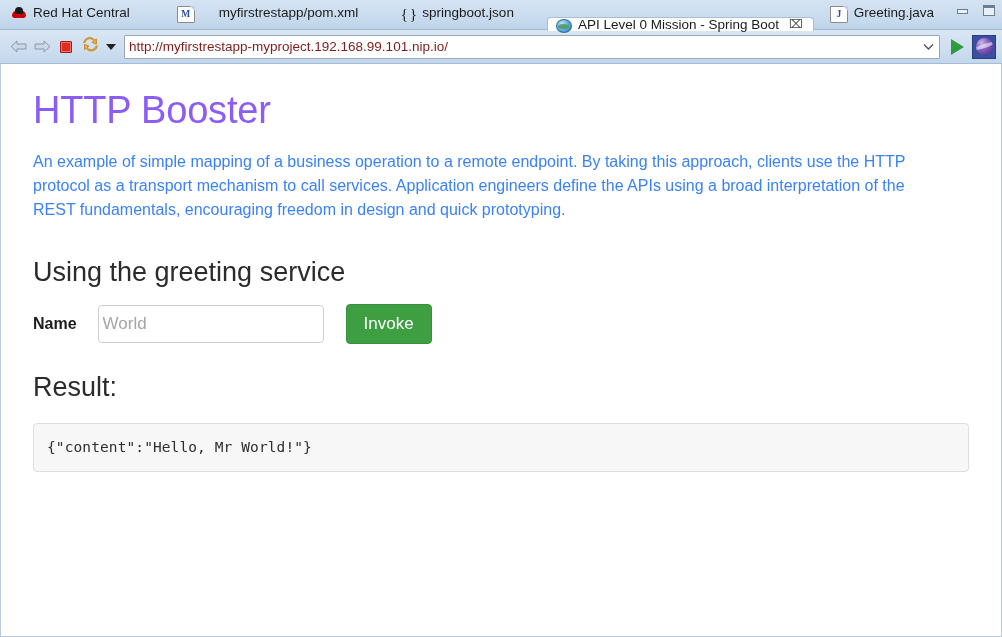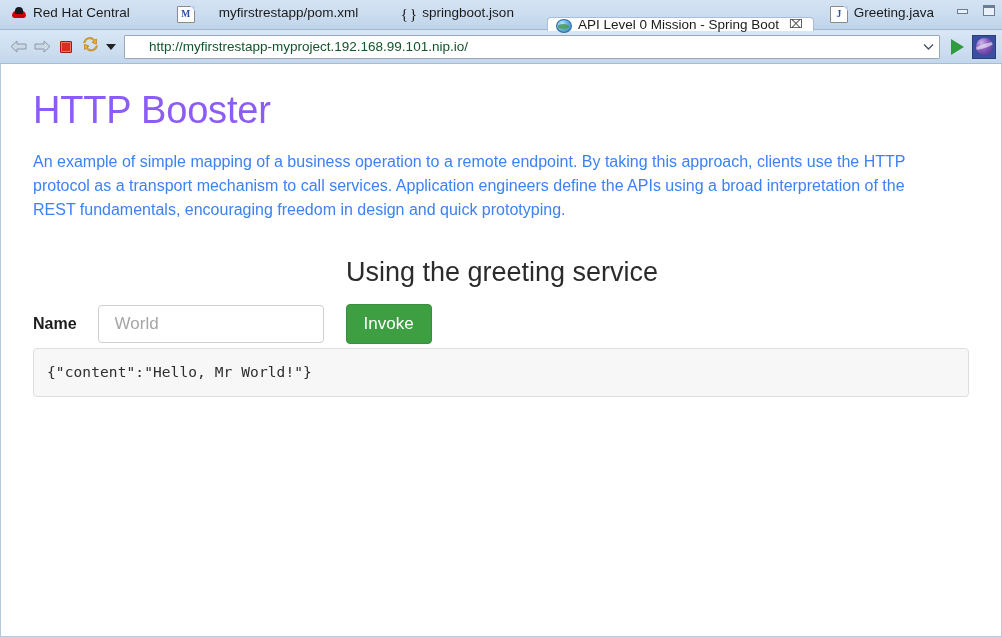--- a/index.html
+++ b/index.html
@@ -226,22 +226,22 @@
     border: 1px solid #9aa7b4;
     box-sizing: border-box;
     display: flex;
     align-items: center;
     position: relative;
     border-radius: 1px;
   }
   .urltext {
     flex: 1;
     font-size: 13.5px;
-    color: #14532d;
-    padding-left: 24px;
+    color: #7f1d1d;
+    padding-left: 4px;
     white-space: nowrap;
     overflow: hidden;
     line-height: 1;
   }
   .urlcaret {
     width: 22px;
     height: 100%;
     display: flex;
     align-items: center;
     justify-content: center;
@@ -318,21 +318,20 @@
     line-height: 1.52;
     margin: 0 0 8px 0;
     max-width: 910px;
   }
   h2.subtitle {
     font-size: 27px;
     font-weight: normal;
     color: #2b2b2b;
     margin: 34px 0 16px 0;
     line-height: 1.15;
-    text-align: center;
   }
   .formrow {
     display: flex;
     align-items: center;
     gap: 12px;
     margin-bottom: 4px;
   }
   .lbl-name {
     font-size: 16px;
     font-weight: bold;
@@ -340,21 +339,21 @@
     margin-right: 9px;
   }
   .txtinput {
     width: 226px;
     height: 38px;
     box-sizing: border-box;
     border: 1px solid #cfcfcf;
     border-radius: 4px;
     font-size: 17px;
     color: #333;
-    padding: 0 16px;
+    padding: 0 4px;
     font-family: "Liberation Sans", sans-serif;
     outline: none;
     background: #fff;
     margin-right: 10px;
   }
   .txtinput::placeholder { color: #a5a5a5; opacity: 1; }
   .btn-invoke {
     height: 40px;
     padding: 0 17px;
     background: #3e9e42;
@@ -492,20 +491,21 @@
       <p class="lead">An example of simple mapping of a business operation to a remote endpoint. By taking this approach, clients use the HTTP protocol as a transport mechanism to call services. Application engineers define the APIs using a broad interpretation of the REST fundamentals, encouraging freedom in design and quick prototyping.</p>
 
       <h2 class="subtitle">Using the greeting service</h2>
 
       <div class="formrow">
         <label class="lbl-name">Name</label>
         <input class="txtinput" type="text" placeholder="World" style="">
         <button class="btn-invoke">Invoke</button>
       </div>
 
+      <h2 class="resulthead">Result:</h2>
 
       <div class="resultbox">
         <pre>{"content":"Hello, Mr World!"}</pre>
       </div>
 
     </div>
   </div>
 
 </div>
--
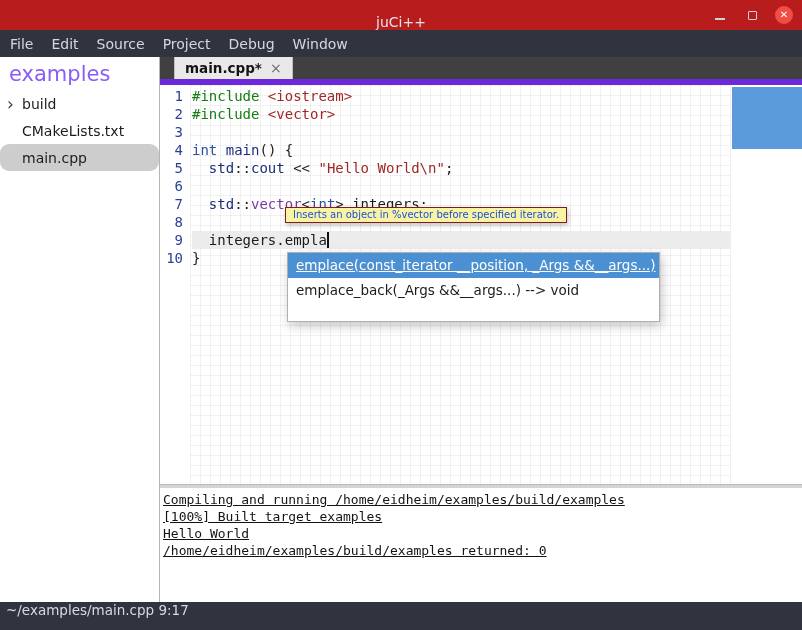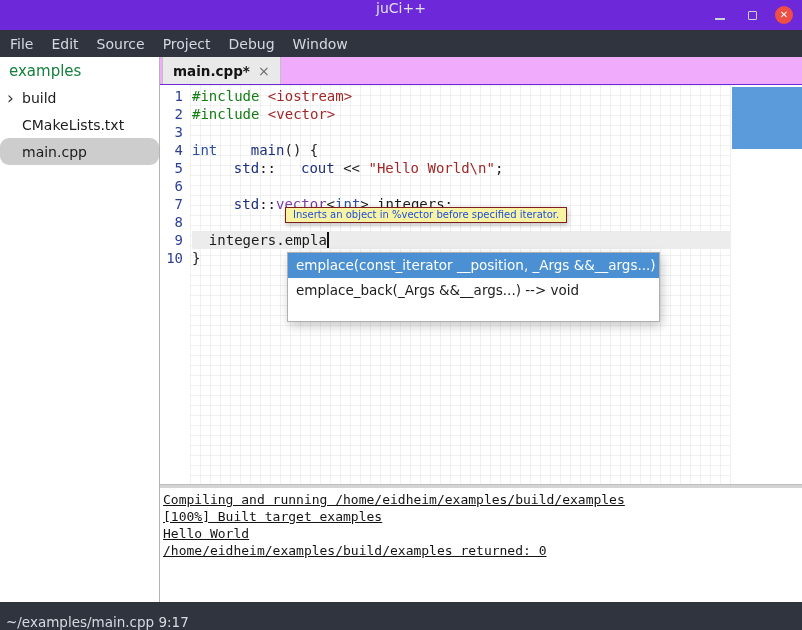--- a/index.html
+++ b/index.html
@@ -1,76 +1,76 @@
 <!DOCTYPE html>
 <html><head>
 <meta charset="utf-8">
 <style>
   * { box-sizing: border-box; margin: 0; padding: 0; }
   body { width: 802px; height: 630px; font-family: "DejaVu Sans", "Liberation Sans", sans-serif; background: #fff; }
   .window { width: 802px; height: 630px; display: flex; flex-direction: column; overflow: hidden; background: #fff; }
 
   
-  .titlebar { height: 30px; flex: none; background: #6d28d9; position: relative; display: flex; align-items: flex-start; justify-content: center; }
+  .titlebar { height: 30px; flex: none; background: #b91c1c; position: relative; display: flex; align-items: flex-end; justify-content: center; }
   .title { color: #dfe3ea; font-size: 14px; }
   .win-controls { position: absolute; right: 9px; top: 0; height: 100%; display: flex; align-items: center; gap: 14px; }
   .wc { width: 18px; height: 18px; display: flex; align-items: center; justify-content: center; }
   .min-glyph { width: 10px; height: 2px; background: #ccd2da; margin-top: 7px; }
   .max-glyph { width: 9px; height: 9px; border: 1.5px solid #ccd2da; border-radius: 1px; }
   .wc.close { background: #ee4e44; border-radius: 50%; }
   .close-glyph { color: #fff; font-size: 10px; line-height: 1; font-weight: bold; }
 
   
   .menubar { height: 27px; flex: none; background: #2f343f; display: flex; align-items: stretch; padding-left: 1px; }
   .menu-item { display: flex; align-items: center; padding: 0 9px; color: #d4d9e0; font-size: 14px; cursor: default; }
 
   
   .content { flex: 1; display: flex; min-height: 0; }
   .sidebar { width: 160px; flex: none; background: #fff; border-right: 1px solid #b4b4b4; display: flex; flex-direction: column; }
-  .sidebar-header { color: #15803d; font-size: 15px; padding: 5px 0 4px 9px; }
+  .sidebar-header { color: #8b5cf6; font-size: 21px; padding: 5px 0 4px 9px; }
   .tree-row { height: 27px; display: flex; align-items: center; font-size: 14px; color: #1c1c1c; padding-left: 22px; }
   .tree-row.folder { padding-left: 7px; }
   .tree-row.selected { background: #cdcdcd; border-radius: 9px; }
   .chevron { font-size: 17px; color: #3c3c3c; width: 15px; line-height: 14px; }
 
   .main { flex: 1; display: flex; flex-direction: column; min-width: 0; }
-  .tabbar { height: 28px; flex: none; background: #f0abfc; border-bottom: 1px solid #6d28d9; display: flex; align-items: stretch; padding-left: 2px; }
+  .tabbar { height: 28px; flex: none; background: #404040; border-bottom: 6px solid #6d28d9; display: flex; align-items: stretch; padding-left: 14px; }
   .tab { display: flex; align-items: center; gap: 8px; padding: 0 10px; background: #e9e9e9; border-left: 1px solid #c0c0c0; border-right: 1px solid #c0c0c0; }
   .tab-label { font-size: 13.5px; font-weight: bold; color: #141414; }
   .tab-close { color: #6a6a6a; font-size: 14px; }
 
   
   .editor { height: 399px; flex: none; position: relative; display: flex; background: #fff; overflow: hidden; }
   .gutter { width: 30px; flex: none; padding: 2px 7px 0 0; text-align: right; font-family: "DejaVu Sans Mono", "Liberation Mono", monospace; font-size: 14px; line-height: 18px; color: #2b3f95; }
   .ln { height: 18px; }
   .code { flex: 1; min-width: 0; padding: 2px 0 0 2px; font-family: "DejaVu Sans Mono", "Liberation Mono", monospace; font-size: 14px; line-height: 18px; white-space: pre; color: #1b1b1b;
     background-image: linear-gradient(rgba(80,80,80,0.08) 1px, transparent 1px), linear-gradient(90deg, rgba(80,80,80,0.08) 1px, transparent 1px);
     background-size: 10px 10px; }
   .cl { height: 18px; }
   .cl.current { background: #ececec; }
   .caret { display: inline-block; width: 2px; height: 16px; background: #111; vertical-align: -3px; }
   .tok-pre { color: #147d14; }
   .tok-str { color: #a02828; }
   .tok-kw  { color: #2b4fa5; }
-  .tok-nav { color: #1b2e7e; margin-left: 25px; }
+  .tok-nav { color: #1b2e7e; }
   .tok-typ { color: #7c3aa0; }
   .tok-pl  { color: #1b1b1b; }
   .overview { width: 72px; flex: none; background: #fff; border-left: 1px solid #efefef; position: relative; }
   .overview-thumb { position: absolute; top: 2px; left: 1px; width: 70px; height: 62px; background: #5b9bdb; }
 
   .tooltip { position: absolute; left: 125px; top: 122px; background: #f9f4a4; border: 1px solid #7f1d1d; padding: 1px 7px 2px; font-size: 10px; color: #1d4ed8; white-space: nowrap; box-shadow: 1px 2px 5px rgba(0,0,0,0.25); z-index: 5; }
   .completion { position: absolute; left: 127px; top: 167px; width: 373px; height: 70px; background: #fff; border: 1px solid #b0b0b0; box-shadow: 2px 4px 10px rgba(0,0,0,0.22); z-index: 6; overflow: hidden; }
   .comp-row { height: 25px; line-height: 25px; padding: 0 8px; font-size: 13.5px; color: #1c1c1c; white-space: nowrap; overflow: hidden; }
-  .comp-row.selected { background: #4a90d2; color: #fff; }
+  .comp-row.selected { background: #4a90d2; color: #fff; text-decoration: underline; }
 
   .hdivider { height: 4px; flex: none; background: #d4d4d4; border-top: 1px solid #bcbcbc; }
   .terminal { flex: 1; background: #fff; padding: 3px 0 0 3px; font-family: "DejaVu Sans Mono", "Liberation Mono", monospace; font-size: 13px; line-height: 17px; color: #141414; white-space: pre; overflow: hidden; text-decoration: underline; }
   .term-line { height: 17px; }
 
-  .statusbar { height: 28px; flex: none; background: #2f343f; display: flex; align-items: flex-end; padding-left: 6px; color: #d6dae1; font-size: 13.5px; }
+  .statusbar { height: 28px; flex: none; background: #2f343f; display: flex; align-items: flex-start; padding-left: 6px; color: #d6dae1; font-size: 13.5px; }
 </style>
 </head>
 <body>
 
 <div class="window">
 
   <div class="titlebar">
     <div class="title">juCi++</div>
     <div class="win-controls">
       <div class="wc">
--
Some lines in the data above hold the string "margin". Find and copy each of them.

     margin: 0 0 8px 0;
     margin: 34px 0 16px 0;
     margin-bottom: 4px;
     margin-right: 9px;
     margin-right: 10px;
   * { box-sizing: border-box; margin: 0; padding: 0; }
   .min-glyph { width: 10px; height: 2px; background: #ccd2da; margin-top: 7px; }
-  .tok-nav { color: #1b2e7e; margin-left: 25px; }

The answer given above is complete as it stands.